[Collected data]
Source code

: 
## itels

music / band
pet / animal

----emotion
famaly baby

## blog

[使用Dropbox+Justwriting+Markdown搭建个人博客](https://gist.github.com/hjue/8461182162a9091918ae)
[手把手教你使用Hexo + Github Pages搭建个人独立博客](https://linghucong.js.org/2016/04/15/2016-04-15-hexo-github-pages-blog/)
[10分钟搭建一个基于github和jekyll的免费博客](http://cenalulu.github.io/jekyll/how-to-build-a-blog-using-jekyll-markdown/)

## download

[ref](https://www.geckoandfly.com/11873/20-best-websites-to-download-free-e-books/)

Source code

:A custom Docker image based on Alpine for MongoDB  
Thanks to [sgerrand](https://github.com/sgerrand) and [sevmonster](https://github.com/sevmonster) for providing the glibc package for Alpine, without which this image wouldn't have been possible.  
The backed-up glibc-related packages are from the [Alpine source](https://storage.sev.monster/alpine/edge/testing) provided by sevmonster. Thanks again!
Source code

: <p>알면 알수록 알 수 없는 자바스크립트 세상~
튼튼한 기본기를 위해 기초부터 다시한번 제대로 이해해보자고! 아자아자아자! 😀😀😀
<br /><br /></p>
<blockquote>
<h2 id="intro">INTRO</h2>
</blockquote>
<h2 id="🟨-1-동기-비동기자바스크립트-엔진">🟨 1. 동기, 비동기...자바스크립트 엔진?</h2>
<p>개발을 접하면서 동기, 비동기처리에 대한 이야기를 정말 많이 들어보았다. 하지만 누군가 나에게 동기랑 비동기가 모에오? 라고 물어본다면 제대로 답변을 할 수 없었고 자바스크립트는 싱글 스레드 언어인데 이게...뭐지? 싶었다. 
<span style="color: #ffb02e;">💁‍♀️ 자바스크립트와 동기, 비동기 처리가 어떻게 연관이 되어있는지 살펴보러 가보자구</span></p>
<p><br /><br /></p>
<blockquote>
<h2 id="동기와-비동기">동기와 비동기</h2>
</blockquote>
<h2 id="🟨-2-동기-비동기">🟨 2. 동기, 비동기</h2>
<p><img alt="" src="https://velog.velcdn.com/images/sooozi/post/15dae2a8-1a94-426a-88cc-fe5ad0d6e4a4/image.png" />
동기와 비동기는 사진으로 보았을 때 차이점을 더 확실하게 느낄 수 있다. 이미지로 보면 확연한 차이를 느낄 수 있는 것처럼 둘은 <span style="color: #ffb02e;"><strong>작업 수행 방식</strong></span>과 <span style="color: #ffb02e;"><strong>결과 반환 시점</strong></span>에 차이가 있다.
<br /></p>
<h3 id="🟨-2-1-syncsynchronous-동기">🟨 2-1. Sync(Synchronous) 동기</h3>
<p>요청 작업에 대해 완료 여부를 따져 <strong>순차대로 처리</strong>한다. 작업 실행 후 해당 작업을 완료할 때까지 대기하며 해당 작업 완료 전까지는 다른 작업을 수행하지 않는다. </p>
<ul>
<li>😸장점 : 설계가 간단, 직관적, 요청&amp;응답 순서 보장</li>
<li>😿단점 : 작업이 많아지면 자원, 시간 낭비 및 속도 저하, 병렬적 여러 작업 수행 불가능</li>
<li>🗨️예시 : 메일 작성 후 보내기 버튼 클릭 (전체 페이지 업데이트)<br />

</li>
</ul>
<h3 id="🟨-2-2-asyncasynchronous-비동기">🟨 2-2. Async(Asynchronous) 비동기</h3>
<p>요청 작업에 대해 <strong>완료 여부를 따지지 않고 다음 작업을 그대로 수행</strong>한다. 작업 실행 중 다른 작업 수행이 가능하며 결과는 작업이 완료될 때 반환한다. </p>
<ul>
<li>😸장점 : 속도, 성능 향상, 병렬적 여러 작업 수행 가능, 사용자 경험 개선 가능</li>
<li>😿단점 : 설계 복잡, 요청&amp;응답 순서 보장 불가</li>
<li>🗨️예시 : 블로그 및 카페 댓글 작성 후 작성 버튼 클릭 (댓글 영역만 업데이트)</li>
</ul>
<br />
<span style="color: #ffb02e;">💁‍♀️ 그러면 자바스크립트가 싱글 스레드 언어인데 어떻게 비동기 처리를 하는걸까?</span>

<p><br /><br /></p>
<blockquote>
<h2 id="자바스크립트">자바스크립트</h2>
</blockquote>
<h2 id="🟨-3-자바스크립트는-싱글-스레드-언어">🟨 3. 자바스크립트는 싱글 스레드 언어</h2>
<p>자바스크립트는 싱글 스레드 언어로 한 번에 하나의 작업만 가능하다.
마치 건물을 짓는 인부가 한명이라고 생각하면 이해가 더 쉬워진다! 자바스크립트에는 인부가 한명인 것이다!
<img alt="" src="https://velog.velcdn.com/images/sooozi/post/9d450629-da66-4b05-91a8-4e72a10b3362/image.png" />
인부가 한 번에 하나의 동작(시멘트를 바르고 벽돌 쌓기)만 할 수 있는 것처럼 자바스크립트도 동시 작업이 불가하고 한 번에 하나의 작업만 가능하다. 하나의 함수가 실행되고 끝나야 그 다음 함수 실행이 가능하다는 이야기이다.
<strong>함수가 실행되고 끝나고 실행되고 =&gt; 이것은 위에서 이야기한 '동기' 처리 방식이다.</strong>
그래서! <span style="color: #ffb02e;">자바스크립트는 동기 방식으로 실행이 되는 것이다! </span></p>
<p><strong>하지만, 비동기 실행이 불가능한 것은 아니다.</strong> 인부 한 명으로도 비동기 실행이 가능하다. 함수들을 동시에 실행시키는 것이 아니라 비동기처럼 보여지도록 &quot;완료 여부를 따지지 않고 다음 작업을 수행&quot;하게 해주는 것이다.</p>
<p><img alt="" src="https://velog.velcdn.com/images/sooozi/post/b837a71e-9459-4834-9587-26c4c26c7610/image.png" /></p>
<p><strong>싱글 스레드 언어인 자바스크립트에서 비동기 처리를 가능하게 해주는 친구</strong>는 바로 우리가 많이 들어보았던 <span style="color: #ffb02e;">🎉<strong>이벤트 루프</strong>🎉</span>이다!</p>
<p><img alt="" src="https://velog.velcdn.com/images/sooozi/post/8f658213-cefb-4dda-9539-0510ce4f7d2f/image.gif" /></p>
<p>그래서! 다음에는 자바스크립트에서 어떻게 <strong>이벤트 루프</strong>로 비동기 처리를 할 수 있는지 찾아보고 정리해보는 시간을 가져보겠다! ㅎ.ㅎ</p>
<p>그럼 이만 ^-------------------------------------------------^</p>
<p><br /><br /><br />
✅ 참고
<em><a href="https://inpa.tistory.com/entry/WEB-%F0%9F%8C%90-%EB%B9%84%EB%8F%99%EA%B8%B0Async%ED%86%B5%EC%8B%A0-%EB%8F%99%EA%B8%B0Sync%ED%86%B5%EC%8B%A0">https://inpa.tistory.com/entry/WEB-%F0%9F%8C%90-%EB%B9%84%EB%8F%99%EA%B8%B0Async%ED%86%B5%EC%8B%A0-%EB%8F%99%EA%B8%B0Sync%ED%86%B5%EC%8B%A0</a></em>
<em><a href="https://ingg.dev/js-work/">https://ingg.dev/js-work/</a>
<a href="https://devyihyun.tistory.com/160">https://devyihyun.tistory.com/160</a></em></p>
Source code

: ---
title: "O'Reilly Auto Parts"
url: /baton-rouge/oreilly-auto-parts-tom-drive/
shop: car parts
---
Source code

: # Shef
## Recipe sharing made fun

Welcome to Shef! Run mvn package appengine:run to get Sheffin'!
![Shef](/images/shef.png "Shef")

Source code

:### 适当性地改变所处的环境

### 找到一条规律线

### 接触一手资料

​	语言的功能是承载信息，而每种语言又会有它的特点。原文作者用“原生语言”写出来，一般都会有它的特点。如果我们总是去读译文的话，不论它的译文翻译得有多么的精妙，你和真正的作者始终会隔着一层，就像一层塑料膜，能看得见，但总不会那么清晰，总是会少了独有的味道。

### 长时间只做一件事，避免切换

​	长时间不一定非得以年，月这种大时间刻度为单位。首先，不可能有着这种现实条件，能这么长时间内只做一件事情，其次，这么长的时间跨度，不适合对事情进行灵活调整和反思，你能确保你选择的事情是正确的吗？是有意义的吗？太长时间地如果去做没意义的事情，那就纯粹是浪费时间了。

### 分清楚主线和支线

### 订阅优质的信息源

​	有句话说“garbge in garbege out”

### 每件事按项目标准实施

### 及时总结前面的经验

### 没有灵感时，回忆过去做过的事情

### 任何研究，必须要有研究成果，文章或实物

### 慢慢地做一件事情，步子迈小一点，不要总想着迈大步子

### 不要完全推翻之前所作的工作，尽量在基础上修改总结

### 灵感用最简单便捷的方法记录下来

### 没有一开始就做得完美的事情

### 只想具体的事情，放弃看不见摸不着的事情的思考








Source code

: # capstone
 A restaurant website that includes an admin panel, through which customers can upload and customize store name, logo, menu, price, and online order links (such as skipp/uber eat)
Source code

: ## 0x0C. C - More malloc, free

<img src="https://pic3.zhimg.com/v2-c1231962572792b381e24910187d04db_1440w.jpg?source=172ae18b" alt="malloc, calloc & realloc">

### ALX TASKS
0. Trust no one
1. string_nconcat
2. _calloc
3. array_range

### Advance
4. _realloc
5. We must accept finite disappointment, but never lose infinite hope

▸ Work to be completed
Lines from the top of the entries through the line with "Alpine for MongoDB" are to be transcribed exactly, and nothing more.

▸ Response to this task
Source code

: 
## itels

music / band
pet / animal

----emotion
famaly baby

## blog

[使用Dropbox+Justwriting+Markdown搭建个人博客](https://gist.github.com/hjue/8461182162a9091918ae)
[手把手教你使用Hexo + Github Pages搭建个人独立博客](https://linghucong.js.org/2016/04/15/2016-04-15-hexo-github-pages-blog/)
[10分钟搭建一个基于github和jekyll的免费博客](http://cenalulu.github.io/jekyll/how-to-build-a-blog-using-jekyll-markdown/)

## download

[ref](https://www.geckoandfly.com/11873/20-best-websites-to-download-free-e-books/)

Source code

:A custom Docker image based on Alpine for MongoDB  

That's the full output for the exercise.